Folha de S. Paulo


Processo sobre mortes na boate Kiss não tem prazo para ser julgado

Dois anos depois da tragédia da boate Kiss, em Santa Maria (RS), o processo sobre as 242 mortes provocadas pelo incêndio anda em ritmo lento na Justiça gaúcha, sem nenhuma perspectiva de ser julgado em breve.

Os quatro acusados pelo crime seguem em liberdade depois de terem ficado quatro meses detidos em 2013. São réus na ação os sócios da casa noturna Elissandro Spohr e Mauro Hoffmann, o vocalista da banda Gurizada Fandangueira Marcelo de Jesus e o produtor do grupo, Luciano Bonilha Leão.
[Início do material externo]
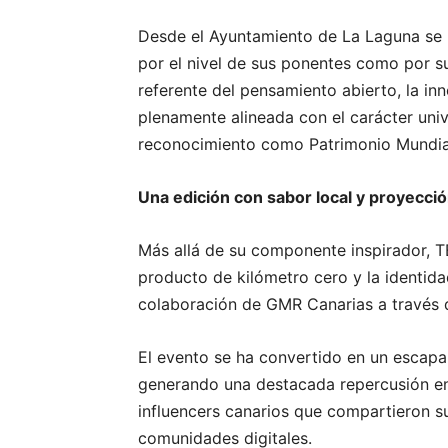
Desde el Ayuntamiento de La Laguna se 
por el nivel de sus ponentes como por s
referente del pensamiento abierto, la inn
plenamente alineada con el carácter univ
reconocimiento como Patrimonio Mundia
Una edición con sabor local y proyecció
Más allá de su componente inspirador, 
producto de kilómetro cero y la identida
colaboración de GMR Canarias a través d
El evento se ha convertido en un escapa
generando una destacada repercusión en 
influencers canarios que compartieron 
comunidades digitales.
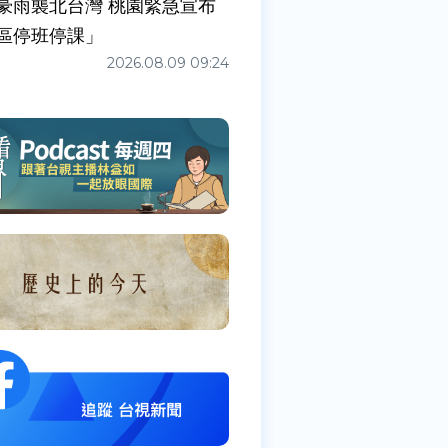
豪雨襲北台灣 桃園緊急宣布
區停班停課」
2026.08.09 09:24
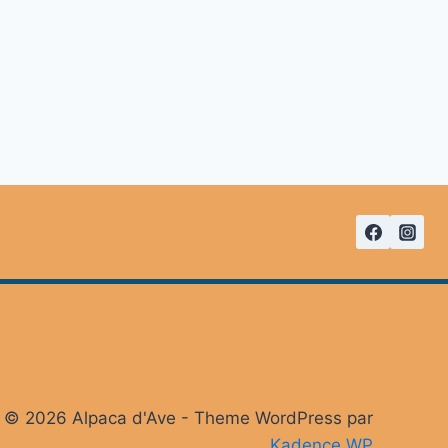
© 2026 Alpaca d'Ave - Theme WordPress par
Kadence WP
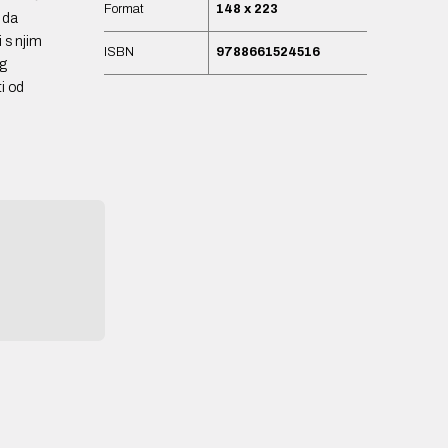
Format
148 x 223
 da
i s njim
ISBN
9788661524516
og
ti od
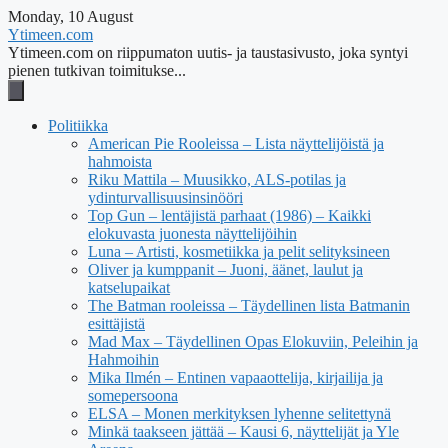
Monday, 10 August
Ytimeen.com
Ytimeen.com on riippumaton uutis- ja taustasivusto, joka syntyi
pienen tutkivan toimitukse...
Politiikka
American Pie Rooleissa – Lista näyttelijöistä ja
hahmoista
Riku Mattila – Muusikko, ALS-potilas ja
ydinturvallisuusinsinööri
Top Gun – lentäjistä parhaat (1986) – Kaikki
elokuvasta juonesta näyttelijöihin
Luna – Artisti, kosmetiikka ja pelit selityksineen
Oliver ja kumppanit – Juoni, äänet, laulut ja
katselupaikat
The Batman rooleissa – Täydellinen lista Batmanin
esittäjistä
Mad Max – Täydellinen Opas Elokuviin, Peleihin ja
Hahmoihin
Mika Ilmén – Entinen vapaaottelija, kirjailija ja
somepersoona
ELSA – Monen merkityksen lyhenne selitettynä
Minkä taakseen jättää – Kausi 6, näyttelijät ja Yle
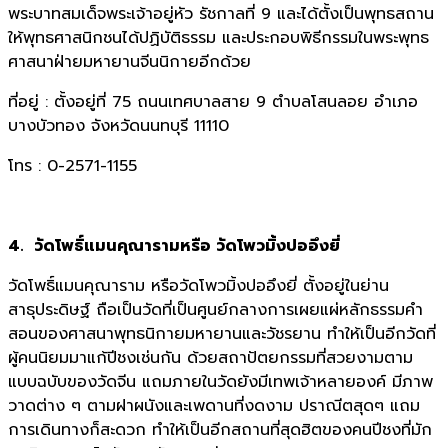
พระบาทสมเด็จพระเจ้าอยู่หัว รัชกาลที่ 9 และได้ตั้งเป็นพุทธสถาน
ให้พุทธศาสนิกชนได้ปฏิบัติธรรม และประกอบพิธีกรรมในพระพุทธ
ศาสนาฝ่ายมหายานจีนนิกายอีกด้วย
ที่อยู่ : ตั้งอยู่ที่ 75 ถนนเทศบาลสาย 9 ตำบลโสนลอย อำเภอ
บางบัวทอง จังหวัดนนทบุรี 11110
โทร : 0-2571-1155
4. วัดโพธิ์แมนคุณารามหรือ วัดโพวมิ้งปออึงยี่
วัดโพธิ์แมนคุณาราม หรือวัดโพวมิ้งปออึงยี่ ตั้งอยู่ในย่าน
สาธุประดิษฐ์ ถือเป็นวัดที่เป็นศูนย์กลางการเผยแผ่หลักธรรมคำ
สอนของศาสนาพุทธนิกายมหายานและวัชรยาน ทำให้เป็นอีกวัดที่
ผู้คนนิยมมาแก้ปีชงเช่นกัน ด้วยสถาปัตยกรรมที่สวยงามตาม
แบบฉบับของวัดจีน แถมภายในวัดยังมีเทพเจ้าหลายองค์ มีภาพ
วาดต่าง ๆ ตามฝาผนังและเพดานที่งดงาม ปราณีตสุดๆ แถม
การเดินทางก็สะดวก ทำให้เป็นอีกสถานที่สุดฮิตของคนปีชงที่มัก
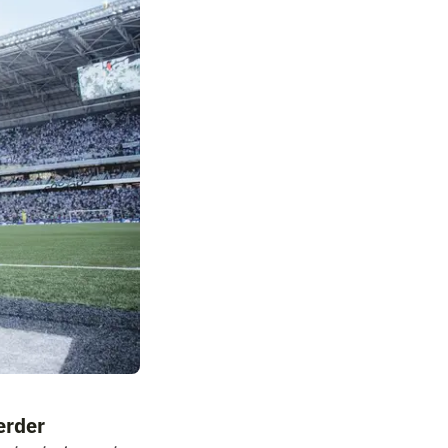
erder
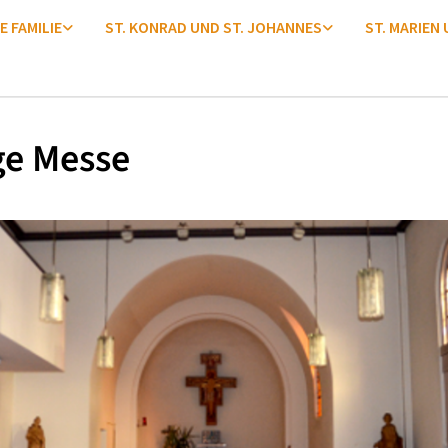
E FAMILIE
ST. KONRAD UND ST. JOHANNES
ST. MARIEN
ge Messe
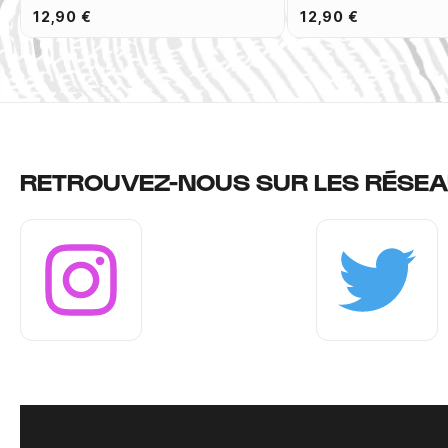
12,90 €
12,90 €
RETROUVEZ-NOUS SUR LES RÉSEA
Instagram
Twitter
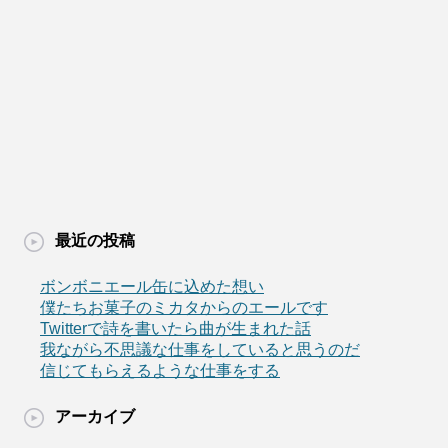
最近の投稿
ボンボニエール缶に込めた想い
僕たちお菓子のミカタからのエールです
Twitterで詩を書いたら曲が生まれた話
我ながら不思議な仕事をしていると思うのだ
信じてもらえるような仕事をする
アーカイブ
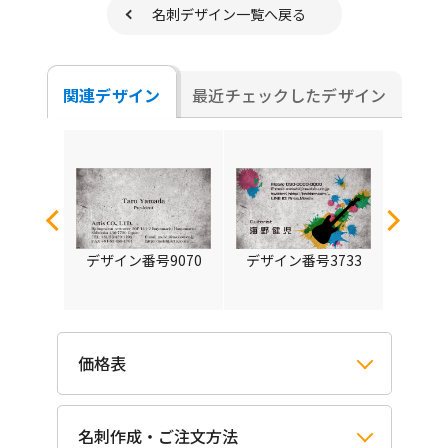
名刺デザイン一覧へ戻る
関連デザイン
最近チェックしたデザイン
3730
デザイン番号9070
デザイン番号3733
デザイ
価格表
名刺作成・ご注文方法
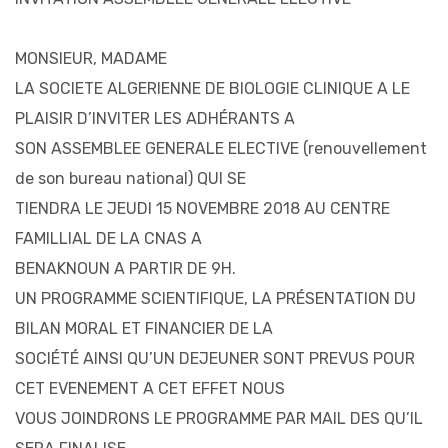
MONSIEUR, MADAME
LA SOCIETE ALGERIENNE DE BIOLOGIE CLINIQUE A LE
PLAISIR D’INVITER LES ADHÉRANTS A
SON ASSEMBLEE GENERALE ELECTIVE (renouvellement
de son bureau national) QUI SE
TIENDRA LE JEUDI 15 NOVEMBRE 2018 AU CENTRE
FAMILLIAL DE LA CNAS A
BENAKNOUN A PARTIR DE 9H.
UN PROGRAMME SCIENTIFIQUE, LA PRÉSENTATION DU
BILAN MORAL ET FINANCIER DE LA
SOCIÉTÉ AINSI QU’UN DEJEUNER SONT PREVUS POUR
CET EVENEMENT A CET EFFET NOUS
VOUS JOINDRONS LE PROGRAMME PAR MAIL DES QU’IL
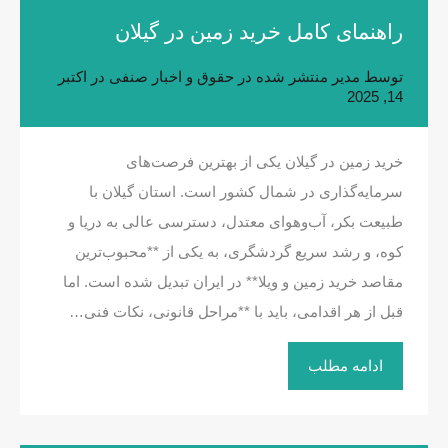
راهنمای کامل خرید زمین در گیلان
توسط
مدیر
منتشر شده در
حقوق و اخبار صنفی
در
اکتبر
14, 2025
خرید زمین در گیلان یکی از بهترین فرصت‌های
سرمایه‌گذاری در شمال کشور است. استان گیلان با
طبیعت بکر، آب‌و‌هوای معتدل، دسترسی عالی به دریا و
کوه، و رشد سریع گردشگری، به یکی از **محبوب‌ترین
مقاصد خرید زمین و ویلا** در ایران تبدیل شده است. اما
قبل از هر اقدامی، باید با **مراحل قانونی، نکات فنی…
ادامه مطلب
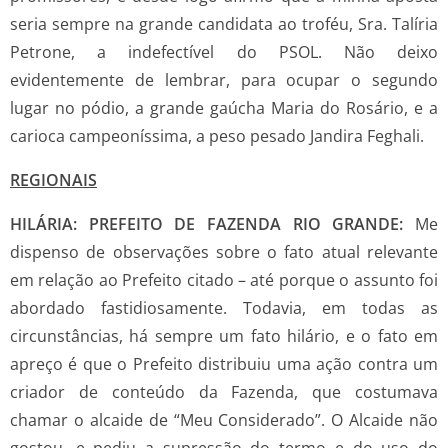
seria sempre na grande candidata ao troféu, Sra. Talíria
Petrone, a indefectível do PSOL. Não deixo
evidentemente de lembrar, para ocupar o segundo
lugar no pódio, a grande gaúcha Maria do Rosário, e a
carioca campeoníssima, a peso pesado Jandira Feghali.
REGIONAIS
HILÁRIA: PREFEITO DE FAZENDA RIO GRANDE:
Me
dispenso de observações sobre o fato atual relevante
em relação ao Prefeito citado – até porque o assunto foi
abordado fastidiosamente. Todavia, em todas as
circunstâncias, há sempre um fato hilário, e o fato em
apreço é que o Prefeito distribuiu uma ação contra um
criador de conteúdo da Fazenda, que costumava
chamar o alcaide de “Meu Considerado”. O Alcaide não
Os dois últimos são acusados de manusear o artefato pirotécnico que iniciou o incêndio durante a apresentação da banda na boate.

Cerca de 180 pessoas já foram ouvidas no processo. Após o término dessas audiências, a defesa e a acusação ainda apresentarão argumentos antes de o juiz decidir se o caso irá a júri popular e se manterá a acusação, encaminhada pela Promotoria, de homicídios com dolo eventual (quando o acusado assume risco de matar).

O juiz responsável, Ulisses Louzada, pode determinar ainda uma reconstituição do crime antes do julgamento. O prédio da casa noturna passou em dezembro por uma operação de limpeza que retirou substância tóxicas e escombros. A mesma Vara Criminal possui outras 3.000 ações criminais em tramitação. Outros processos paralelos relativos à tragédia também estão pendentes na Justiça do Rio Grande do Sul.

A decisão mais efetiva até hoje ocorreu em um procedimento administrativo da Brigada Militar (a PM gaúcha). A corporação decidiu expulsar um sargento do Corpo de Bombeiros porque ele foi sócio de uma empresa que prestou um serviço para a Kiss, embora formalmente seu cargo exigisse dedicação exclusiva ao Estado.

No mês passado, o Ministério Público denunciou (acusou formalmente) 34 pessoas suspeitas de crime de falsidade ideológica na regularização da boate junto ao poder público antes do incêndio.

O andamento dos pedidos de indenização para as famílias também é moroso. Em 2013, a Justiça concedeu uma liminar que determinava o pagamento de pensões aos familiares e às vítimas, mas a ordem acabou cassada em segunda instância.

"Com os dois anos, ainda está inerte e, por enquanto, ninguém recebeu nada. O sentimento é de impunidade. Gradativamente, isso vai dilacerando as pessoas", diz Adherbal Ferreira, líder da associação de vítimas e familiares dos mortos no incêndio. Ele perdeu uma filha na tragédia.

OUTRO LADO

Os acusados de homicídio evitam se manifestar a respeito da tragédia. O advogado Gilberto Weber, do produtor da banda, argumenta que um músico que morreu no incêndio coordenava as ações da Gurizada Fandangueira. Ele diz que Luciano Bonilha Leão era apenas um assistente que obedecia ordens.

Segundo a defesa de Elissandro Spohr, o réu tem responsabilidade sobre o caso, mas órgãos públicos também foram negligentes ao permitir a liberação da boate e precisam ser incluídos entre os responsabilizados.

Para Mário Cipriani, que defende Mauro Hoffmann, o incêndio foi uma "fatalidade" e a boate "não tinha os problemas que a acusação aponta".

Ele argumenta que o local foi liberado pelos órgãos públicos e operava normalmente. O advogado também afirma que Hoffmann era um investidor da casa noturna e não tinha participação ativa na administração do local.